James Baldwin interestingly claimed ‘immaturity’ as one of the American virtues. He cited John Wayne as the embodiment of this American virtue. Perhaps, Mr. Baldwin was right, especially after thinking about the rise of Donald Trump. I was mostly struck by the unbelievable prophetic words from Mr. Baldwin regarding the entertainment industry. Director Peck juxtaposes images of plainly stupid reality TV with Baldwin’s fierce articulation: ‘entertainment industry is no different from the narcotics industry’. His other interesting philosophical musing states how people get so bogged down by reality that ‘they prefer fantasy than truthful creation of reality’. In Baldwin’s times, reality TV shows weren’t that readily available and social media were non-existent. Yet, he was perfectly right about the adverse impact of these meaningless images in TV and the atmosphere of moral apathy it creates.

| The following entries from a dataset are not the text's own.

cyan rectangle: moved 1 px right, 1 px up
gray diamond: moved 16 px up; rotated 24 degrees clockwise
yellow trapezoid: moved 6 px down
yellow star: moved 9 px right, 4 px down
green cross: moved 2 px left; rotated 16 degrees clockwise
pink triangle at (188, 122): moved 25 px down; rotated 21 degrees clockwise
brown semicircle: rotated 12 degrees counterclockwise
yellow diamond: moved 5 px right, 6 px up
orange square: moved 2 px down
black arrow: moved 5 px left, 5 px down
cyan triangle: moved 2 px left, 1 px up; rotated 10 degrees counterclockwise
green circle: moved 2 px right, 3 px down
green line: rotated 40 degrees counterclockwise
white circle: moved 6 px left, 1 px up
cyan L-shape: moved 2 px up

Actor Samuel L. Jackson has narrated James Baldwin’s letters and other notes. Jackson’s voice finely mirrors the ebb and flow in Baldwin’s voice without blatantly trying to imitate him. The vital positive aspect of the documentary is that Peck doesn’t turn it into a tedious recollection of the historical events. It doesn’t just showcase the words of a celebrated author; it goes deep and explores his soul. Due to this approach, there’s no necessity to justify Baldwin’s importance with the help of other respected individuals. As Mr. Peck says in an interview (to rogerebert.com), “I only wanted there to be Baldwin’s words throughout the film, with no single word coming from any interpreters or other voices.” At its best, the documentary serves as very good introduction to those who are yet to read his books; others may want to re-read it and let his contemplative words to slowly sink in.
Both ‘I am Not Your Negro’ and James Baldwin’s writings don’t just make statements on the lamentable situation of African-Americans. It’s a spellbinding analysis on how myths continue to overpower people’s collective conscience and reality. It also demands accountability from the privileged (on personal as well as institutional level) on those who aren’t. Or else as Mr. Baldwin said, “All the buried corpses will begin to speak”.